▶ **ESERCIZI DA SVOLGERE**:
(1) Riassumi in due frasi il brano sullo Stato datore di lavoro.
(2) Prosegui il brano sullo Stato datore di lavoro a partire dall'ultima frase riportata.

▶ **BRANO PROPOSTO**:
......

5.1. L’idea dello Stato datore di lavoro in Italia ha trovato concretizzazione nell’industria pubblica e nel pubblico impiego. Ebbene, sono falliti tutti e due. Il settore pubblico dell’industria ha dovuto essere progressivamente smantellato (male, ma lo si è fatto; si pensi all’Alitalia!). Quel che è rimasto mostra spesso i segni della corruzione e dell’improduttività. Il Pubblico Impiego italiano è noto per la sua arretratezza e appare tutt’ora come la palla al piede dello sviluppo economico. Molti hanno provato a riformare la nostra macchina parassitaria, clientelare e inefficiente del Pubblico Impiego senza riuscirvi. Molte delle resistenze «lavoriste» provengono oggi proprio dal pubblico impiego. Il mito dello Stato che crea occupazione nel nostro lavorismo non è tanto di marca keynesiana (Keynes è stato solo un recupero dell’ultima ora), quanto di marca vetero sovietica. Solo più la Corea del Nord persiste su questa strada.

......

▶ **DATI RIPORTATI**:
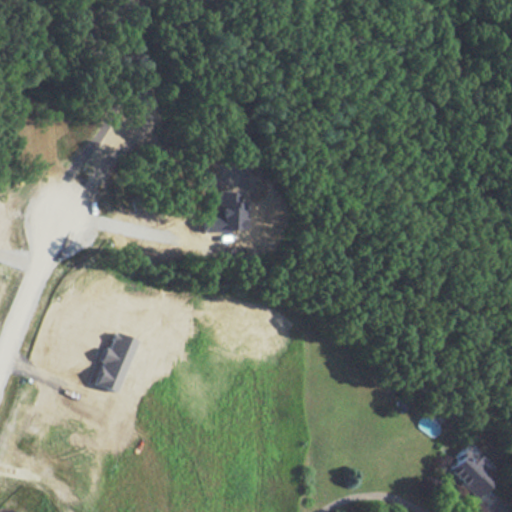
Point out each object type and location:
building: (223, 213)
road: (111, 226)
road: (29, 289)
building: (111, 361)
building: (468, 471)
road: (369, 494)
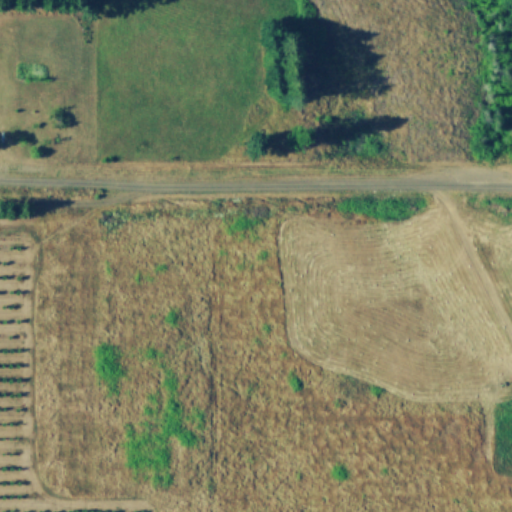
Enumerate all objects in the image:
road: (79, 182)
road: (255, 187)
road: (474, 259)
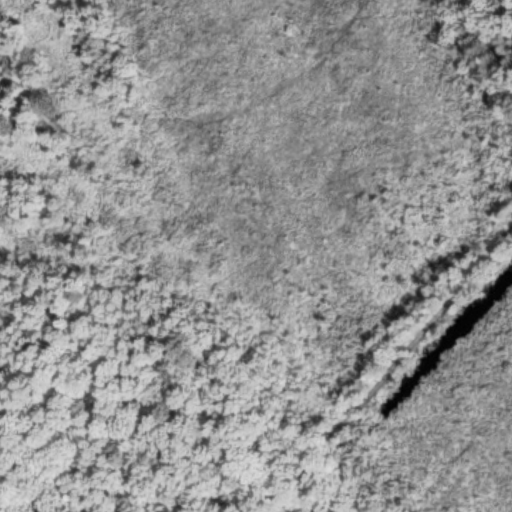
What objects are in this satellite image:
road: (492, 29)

......

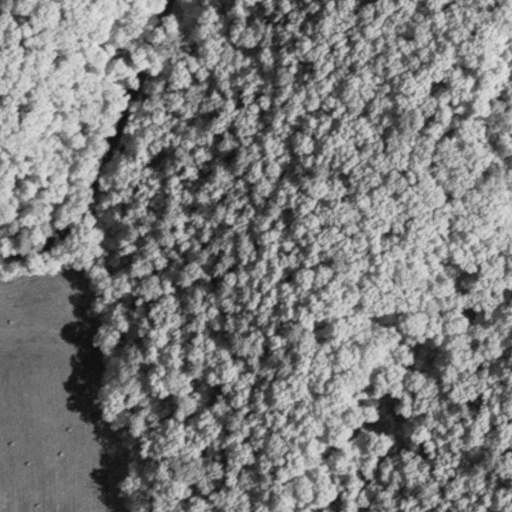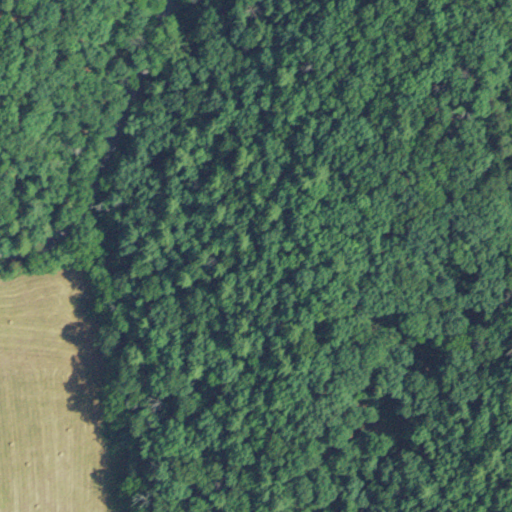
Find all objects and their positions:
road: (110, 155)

......

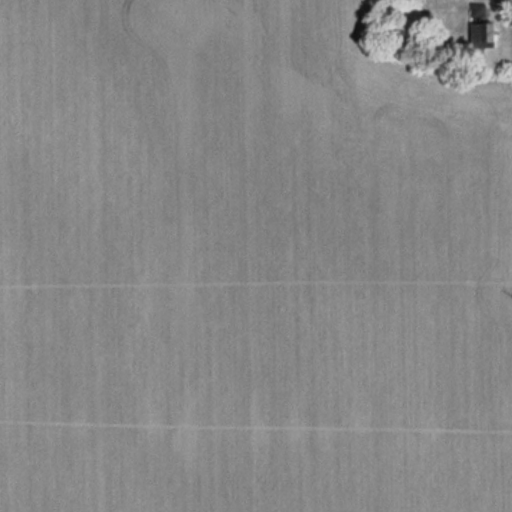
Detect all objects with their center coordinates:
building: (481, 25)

......

▶ **RISPOSTE SCRITTE**:
(1) Secondo il brano, l'idea dello Stato datore di lavoro in Italia si è concretizzata nell'industria pubblica e nel pubblico impiego, e sono falliti entrambi: l'industria pubblica è stata progressivamente smantellata e ciò che resta mostra spesso segni di corruzione e improduttività. Il pubblico impiego, noto per la sua arretratezza e che molti hanno tentato invano di riformare, appare tuttora un freno allo sviluppo economico, mentre il mito dello Stato che crea occupazione viene definito di marca vetero sovietica più che keynesiana.

(2)
5.2. Il problema è che nel nostro Paese, proprio a causa del lavorismo diffuso, non sono mai stati tracciati chiari confini tra Stato e mercato. Il questo modo, lo Stato non ha funzionato e il mercato neppure. Questi problemi altrove sono stati affrontati e risolti decentemente. Lo stesso modello sociale europeo incorpora l’«economia sociale di mercato» di matrice tedesca che presuppone una rigorosa distinzione tra Stato e mercato, facendo dello Stato il garante proprio del buon funzionamento del mercato. Questo perché solo quando il mercato funziona effettivamente come mercato può avere le sue ricadute «sociali». Inutile ricordare che le inefficienze della macchina amministrativa, la corruzione, l’economia criminale, la mancanza di concorrenza, la clientela e il mancato riconoscimento del merito non possono che distruggere qualsiasi sano mercato.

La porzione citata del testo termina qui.